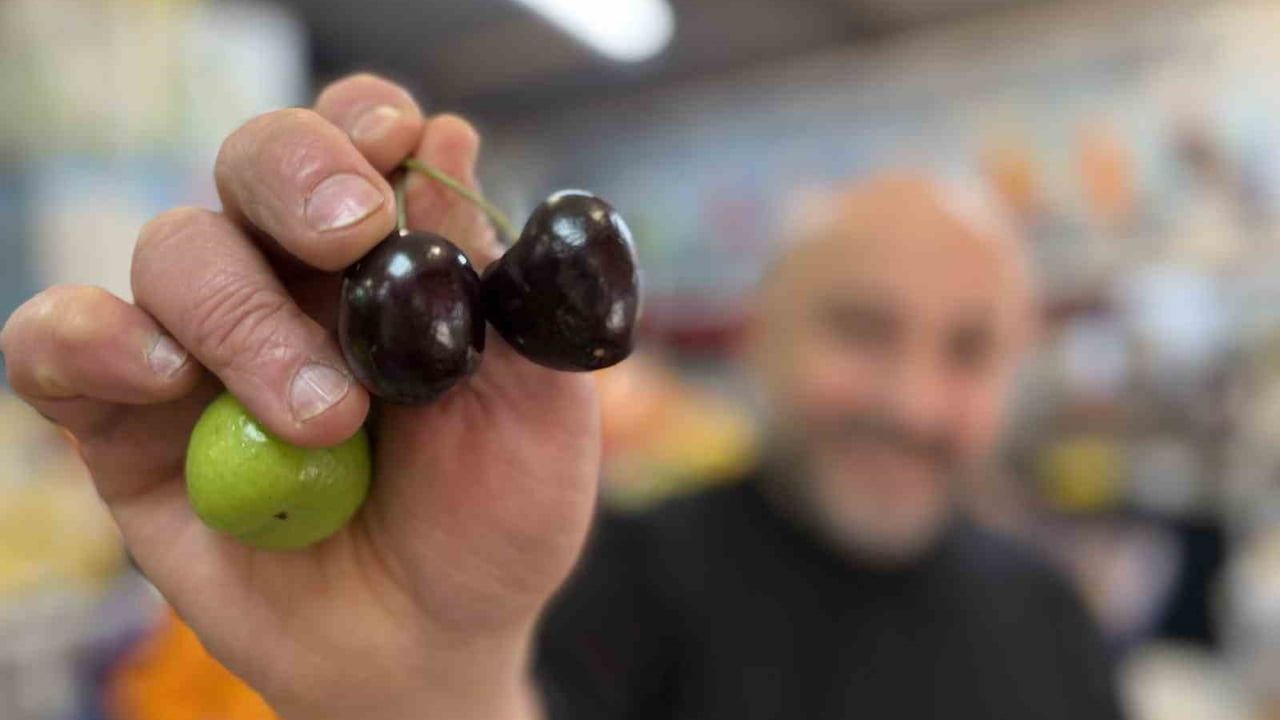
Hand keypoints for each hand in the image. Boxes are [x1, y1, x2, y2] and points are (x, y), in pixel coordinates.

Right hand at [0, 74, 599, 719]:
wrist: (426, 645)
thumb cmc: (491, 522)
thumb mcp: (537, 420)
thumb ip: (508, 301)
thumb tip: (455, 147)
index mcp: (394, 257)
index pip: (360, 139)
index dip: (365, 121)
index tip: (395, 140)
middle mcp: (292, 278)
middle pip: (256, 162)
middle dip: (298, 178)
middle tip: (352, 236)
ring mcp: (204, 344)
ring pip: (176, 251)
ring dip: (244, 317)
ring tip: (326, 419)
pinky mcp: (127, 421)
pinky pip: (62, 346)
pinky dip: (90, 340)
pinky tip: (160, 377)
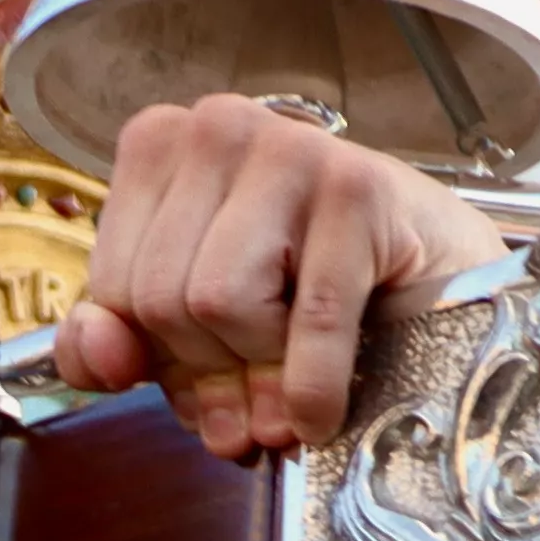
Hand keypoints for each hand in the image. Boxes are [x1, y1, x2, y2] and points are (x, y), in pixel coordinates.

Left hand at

==

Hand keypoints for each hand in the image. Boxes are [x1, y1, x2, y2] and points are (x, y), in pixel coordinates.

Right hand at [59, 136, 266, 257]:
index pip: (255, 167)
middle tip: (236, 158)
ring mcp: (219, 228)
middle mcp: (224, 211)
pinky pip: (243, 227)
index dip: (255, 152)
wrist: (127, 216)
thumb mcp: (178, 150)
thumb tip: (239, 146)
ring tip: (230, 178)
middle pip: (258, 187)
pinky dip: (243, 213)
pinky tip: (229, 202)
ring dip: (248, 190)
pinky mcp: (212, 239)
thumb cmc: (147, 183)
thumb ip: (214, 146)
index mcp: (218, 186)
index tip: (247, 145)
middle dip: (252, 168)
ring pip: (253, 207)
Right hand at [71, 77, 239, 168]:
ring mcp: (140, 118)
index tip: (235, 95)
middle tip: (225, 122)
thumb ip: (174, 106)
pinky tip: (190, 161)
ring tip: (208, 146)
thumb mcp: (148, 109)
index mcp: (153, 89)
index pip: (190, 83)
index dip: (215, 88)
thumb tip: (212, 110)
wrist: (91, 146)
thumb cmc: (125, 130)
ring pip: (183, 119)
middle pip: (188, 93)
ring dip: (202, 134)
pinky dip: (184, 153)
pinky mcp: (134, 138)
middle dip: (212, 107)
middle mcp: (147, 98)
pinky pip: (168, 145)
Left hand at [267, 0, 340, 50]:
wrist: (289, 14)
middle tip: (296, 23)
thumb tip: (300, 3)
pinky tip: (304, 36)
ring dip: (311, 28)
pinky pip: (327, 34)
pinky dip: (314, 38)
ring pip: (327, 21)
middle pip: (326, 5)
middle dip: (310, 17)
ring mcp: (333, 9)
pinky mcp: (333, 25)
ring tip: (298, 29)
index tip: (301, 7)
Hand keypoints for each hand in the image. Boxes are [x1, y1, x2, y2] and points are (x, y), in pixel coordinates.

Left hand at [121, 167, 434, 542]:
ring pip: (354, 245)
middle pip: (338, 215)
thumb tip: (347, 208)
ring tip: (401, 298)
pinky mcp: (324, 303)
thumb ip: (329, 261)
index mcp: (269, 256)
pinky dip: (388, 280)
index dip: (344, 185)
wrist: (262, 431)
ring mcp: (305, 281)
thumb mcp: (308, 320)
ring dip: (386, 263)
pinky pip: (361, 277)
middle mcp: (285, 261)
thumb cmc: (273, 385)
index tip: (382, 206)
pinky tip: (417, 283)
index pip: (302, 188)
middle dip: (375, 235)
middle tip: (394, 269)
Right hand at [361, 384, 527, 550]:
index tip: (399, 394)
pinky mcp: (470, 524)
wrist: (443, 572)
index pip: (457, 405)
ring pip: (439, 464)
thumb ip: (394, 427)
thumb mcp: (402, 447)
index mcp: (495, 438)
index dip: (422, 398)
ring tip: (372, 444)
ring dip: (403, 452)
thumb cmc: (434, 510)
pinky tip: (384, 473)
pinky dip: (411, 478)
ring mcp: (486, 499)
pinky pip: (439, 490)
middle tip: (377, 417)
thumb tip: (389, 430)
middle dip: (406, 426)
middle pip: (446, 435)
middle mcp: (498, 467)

Task brief> Which lines above run from the one containing "ring mcp: (140, 118)" down to the one containing "ring dip: (311, 28)"? Repeat exactly those, both ends included, and nothing else.

Your solution>
ring mcp: (140, 118)
index tip: (235, 95)
middle tip: (225, 122)
thumb ip: (174, 106)
pinky tip: (190, 161)
ring tip: (208, 146)
thumb mcp: (148, 109)
index mcp: (153, 89)
index pip: (190, 83)
index dip: (215, 88)
thumb tip: (212, 110)
wrist: (91, 146)
thumb cmc: (125, 130)
ring pip: (183, 119)
middle pip: (188, 93)
ring dip: (202, 134)
pinky dip: (184, 153)
pinky mcp: (134, 138)
middle dip: (212, 107)
middle mcp: (147, 98)
pinky pip: (168, 145)
Left hand at [267, 0, 340, 50]:
wrist: (289, 14)
middle tip: (296, 23)
thumb tip: (300, 3)
pinky tip: (304, 36)
ring dip: (311, 28)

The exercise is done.